I did the test after implementing Yakov’s “há n tempo atrás” rule improvement.
@Daniel
If in the past, simple unfitteness could be an acceptable excuse, now it is quite obvious to anyone following this that Marco is intentionally hindering the project.
Sorry to keep pulling you into this, but, I believe there is a need for arbitrage here.
Removing all the two term verbal form compounds isn’t the answer.
We shall see with today’s diff if the purge I did solved the problem.
And the Brazilian guys usually have the second part of the verb before the verb, so I believe my fix will work.
@dnaber@tiagosantos
I am not hindering the project, I just want it to work as good and accurate as possible. There is no point in having tons of rules if they produce tons of false positives.

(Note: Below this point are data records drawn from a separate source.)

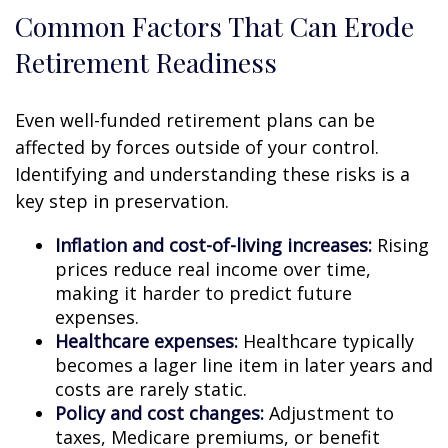
Common Factors That Can Erode
Retirement Readiness
Even well-funded retirement plans can be
affected by forces outside of your control.
Identifying and understanding these risks is a
key step in preservation.
Inflation and cost-of-living increases:
Rising
prices reduce real income over time,
making it harder to predict future
expenses.
Healthcare expenses:
Healthcare typically
becomes a lager line item in later years and
costs are rarely static.
Policy and cost changes:
Adjustment to
taxes, Medicare premiums, or benefit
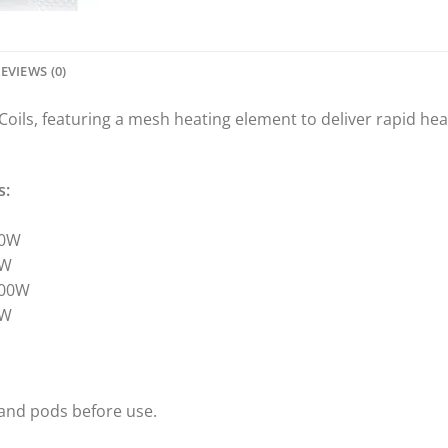
EVIEWS (0)
ls, featuring a mesh heating element to deliver rapid heat
s:
80W
0W
100W
0W
 and pods before use.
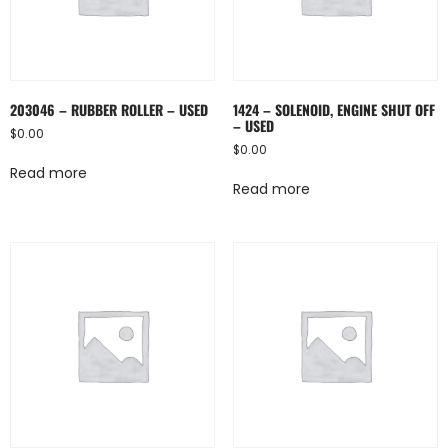
203046 – RUBBER ROLLER – USED
1424 – SOLENOID, ENGINE SHUT OFF
– USED
$
0.00
$
0.00
Read more
Read more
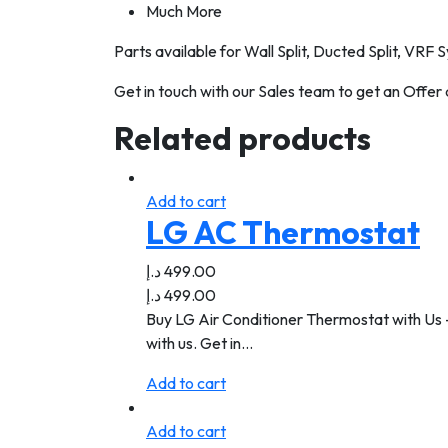
Much More
Parts available for Wall Split, Ducted Split, VRF
Get in touch with our Sales team to get an Offer
Related products
Add to cart
LG AC Thermostat
د.إ
499.00
د.إ
499.00
Buy LG Air Conditioner Thermostat with Us -
with us. Get in…
Add to cart
Add to cart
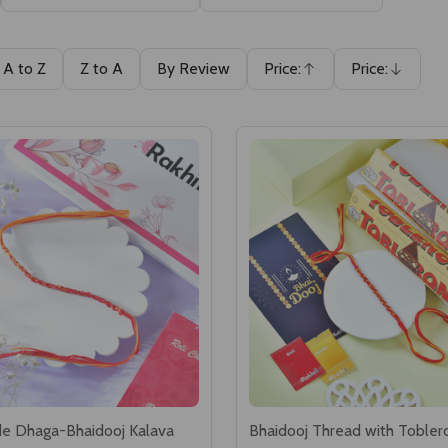
A to Z
Z to A
By Review
Price:
Price:
Ascending
Descending
e Dhaga-Bhaidooj Kalava
Bhaidooj Thread with Tobler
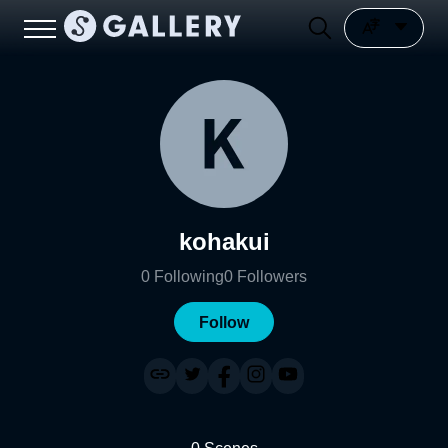
kohakui
0
Following
0
Followers
Follow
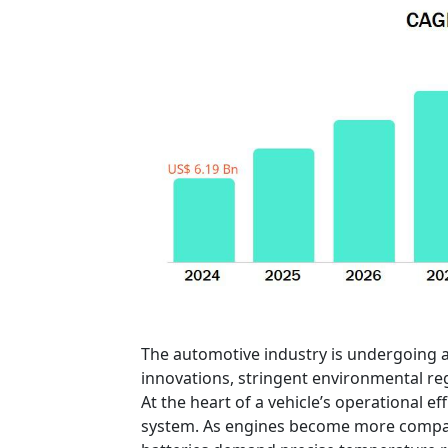
The automotive industry is undergoing a
innovations, stringent environmental regu
At the heart of a vehicle’s operational e
system. As engines become more compact 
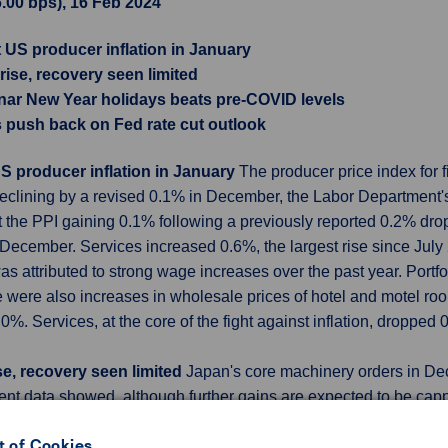
6.00 bps), 16 Feb 2024
t US producer inflation in January
ise, recovery seen limited
nar New Year holidays beats pre-COVID levels
s push back on Fed rate cut outlook
US producer inflation in January
The producer price index for 
declining by a revised 0.1% in December, the Labor Department's
 the PPI gaining 0.1% following a previously reported 0.2% drop
December. Services increased 0.6%, the largest rise since July
was attributed to strong wage increases over the past year. Port
e were also increases in wholesale prices of hotel and motel roo
.0%. Services, at the core of the fight against inflation, droppe
e, recovery seen limited
Japan's core machinery orders in De
nt data showed, although further gains are expected to be ca
regarded as a leading indicator of capital spending in the comin
 of Cookies
 Office data showed. That compared with the median forecast f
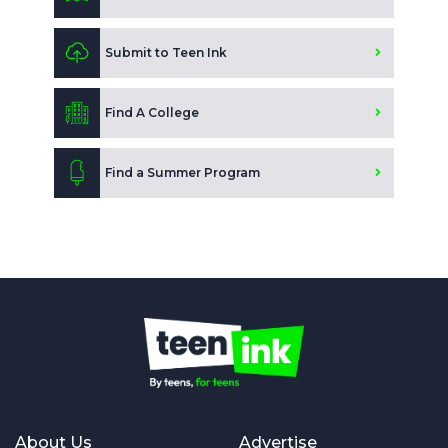
Submit to Teen Ink
Find A College
Find a Summer Program
About Us
Advertise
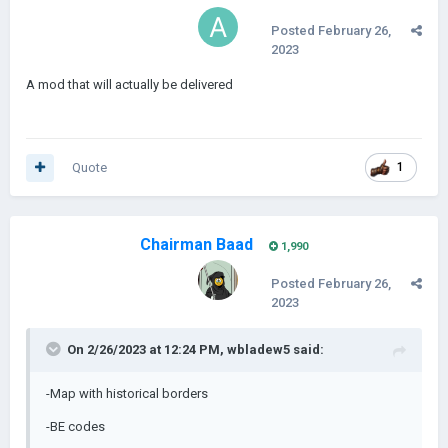
Posted
February 26,
2023
A mod that will actually be delivered
Quote
1
Chairman Baad
1,990
Posted
February 26,
2023
On 2/26/2023 at 12:24 PM,
wbladew5
said:
-Map with historical borders
-BE codes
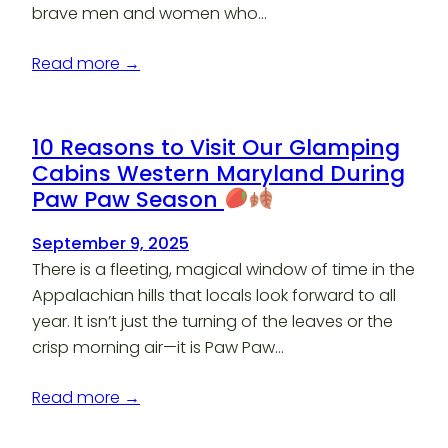
brave men and women who…
Read more →
10 Reasons to Visit Our Glamping
Cabins Western Maryland During
Paw Paw Season
September 9, 2025
There is a fleeting, magical window of time in the
Appalachian hills that locals look forward to all
year. It isn’t just the turning of the leaves or the
crisp morning air—it is Paw Paw…
Read more →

This is not about what I want.
I have nothing against mass additions to the files. Had you done such work in the past and I might not be here in the first place.
But, your solution is not “fixable” because it excludes users of Brazilian Portuguese.

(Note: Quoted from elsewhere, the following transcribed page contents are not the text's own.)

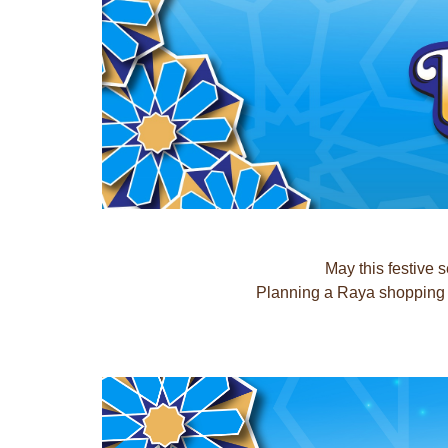
May this festive 
Planning a Raya shopping t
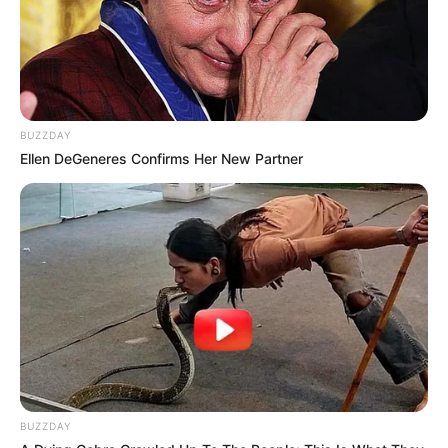
BUZZDAY
Ellen DeGeneres Confirms Her New Partner
BUZZDAY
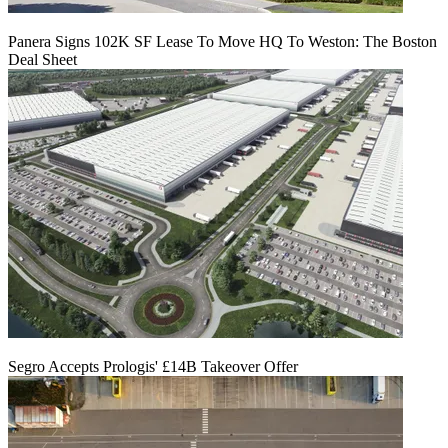
Panera Signs 102K SF Lease To Move HQ To Weston: The Boston
Deal Sheet
Segro Accepts Prologis' £14B Takeover Offer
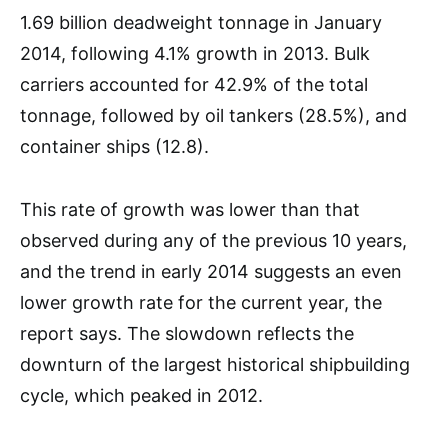
1.69 billion deadweight tonnage in January
2014, following 4.1% growth in 2013. Bulk
carriers accounted for 42.9% of the total
tonnage, followed by oil tankers (28.5%), and
container ships (12.8).
This rate of growth was lower than that
observed during any of the previous 10 years,
and the trend in early 2014 suggests an even
lower growth rate for the current year, the
report says. The slowdown reflects the
downturn of the largest historical shipbuilding
cycle, which peaked in 2012.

I am from Portugal. Speak portuguese. Brazilian users also have CGooGR and Lightproof, both solutions that I had considered porting from scratch to European Portuguese.

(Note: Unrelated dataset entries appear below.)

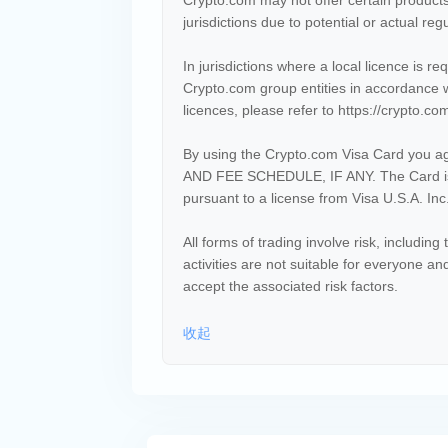
Crypto.com may not offer certain products
jurisdictions due to potential or actual regu
In jurisdictions where a local licence is r
Crypto.com group entities in accordance w
licences, please refer to https://crypto.co
By using the Crypto.com Visa Card you ag
AND FEE SCHEDULE, IF ANY. The Card is
pursuant to a license from Visa U.S.A. Inc
All forms of trading involve risk, including 
activities are not suitable for everyone a
accept the associated risk factors.
收起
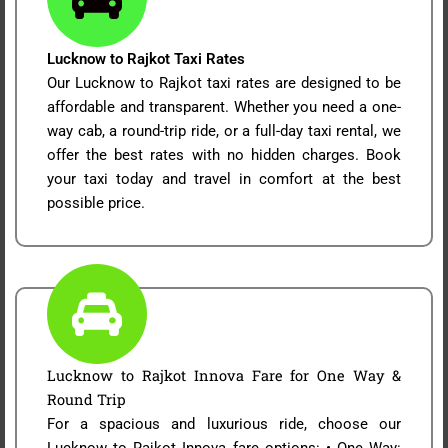
Lucknow to Rajkot Taxi Rates
Our Lucknow to Rajkot taxi rates are designed to be
affordable and transparent. Whether you need a one-
way cab, a round-trip ride, or a full-day taxi rental, we
offer the best rates with no hidden charges. Book
your taxi today and travel in comfort at the best
possible price.
Lucknow to Rajkot Innova Fare for One Way &
Round Trip
For a spacious and luxurious ride, choose our
Lucknow to Rajkot Innova fare options: • One Way:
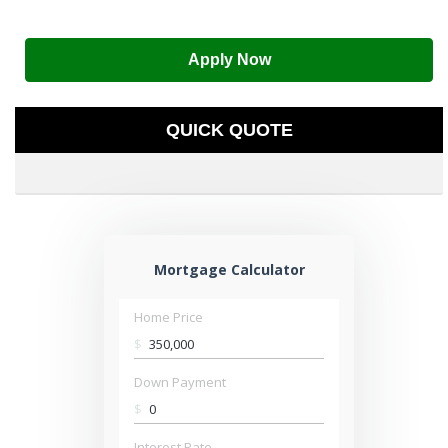
Apply Now
QUICK QUOTE
Mortgage Calculator
Home Price
$
Down Payment
$
Interest Rate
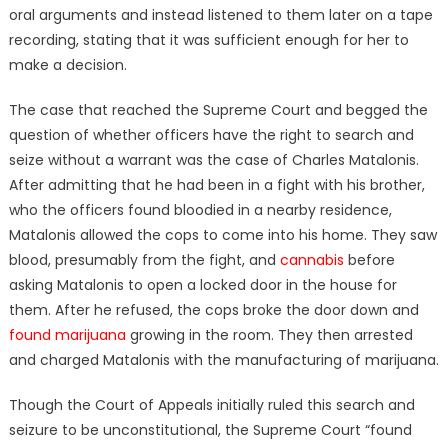
oral arguments and instead listened to them later on a tape
recording, stating that it was sufficient enough for her to
make a decision.
The case that reached the Supreme Court and begged the
question of whether officers have the right to search and
seize without a warrant was the case of Charles Matalonis.
After admitting that he had been in a fight with his brother,
who the officers found bloodied in a nearby residence,
Matalonis allowed the cops to come into his home. They saw
blood, presumably from the fight, and
cannabis
before
asking Matalonis to open a locked door in the house for
them. After he refused, the cops broke the door down and
found marijuana
growing in the room. They then arrested
and charged Matalonis with the manufacturing of marijuana.
Though the Court of Appeals initially ruled this search and
seizure to be unconstitutional, the Supreme Court “found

Despite all that, common language assets must be developed accomodating both language variants and Brazilian Portuguese user base is 20 times larger than the one from Portugal.
You might have noticed that I created a directory for pt-PT. It is not active yet, but once I figure out how it will be. After that, solutions like yours can become more palatable, if done right.
Please, let me avoid these type of Monty Pythonesque situations again.
That commit is from the 05th November.
If we consider the detections introduced by rule HÁ-ATRÁS, there was 43 hits on the regression test of 5th November. But they don’t change results since they change only suggestions and whitespaces in the pattern.
So… 113 matches that you do not even know from where they come from and you still think it is a good solution having 120k or random words added? It seams to me that it is not reviewable even by you since you can not find the errors it introduces and I believe it is not up to me, to find them, is it?
I told you before, and I reaffirm:
Put your name in the file, if you want to, but revert your changes.
They do not had nothing that is not done in a easier to maintain way, by a rule.
More, if you find any way to compress my rules into a lower number of total rules, please, tell me and I will also do it.
@tiagosantos
Tiago, I am very stressed and can’t think properly right now.
Could you please revert my changes in the 120k compounds then?
In January I will try to add compounds to it but only words and not verbs.
I will have to analyse the words in the pt_PT speller to see which ones are not verbs and it will take a long time.
Right now I need to dedicate more time to the PhD project since next week I will be a few days in the North with the PhD coordinator and won’t have the chance to do much.
Tiago, I noticed the other day that one of the redundancy rules you added already existed added by me months ago, the “hemorragia de sangue” which means there are two rules for the same.
Sure Marco. I will just replace the word list and leave the header as you saw fit.
I am certain you will add many more words in due time. The verbs are already covered.
This is an extra, so focus on the PhD. No need to do much. Just consistent improvement over time. We will get there.
No worries. I will review coverage and comment out the redundant one.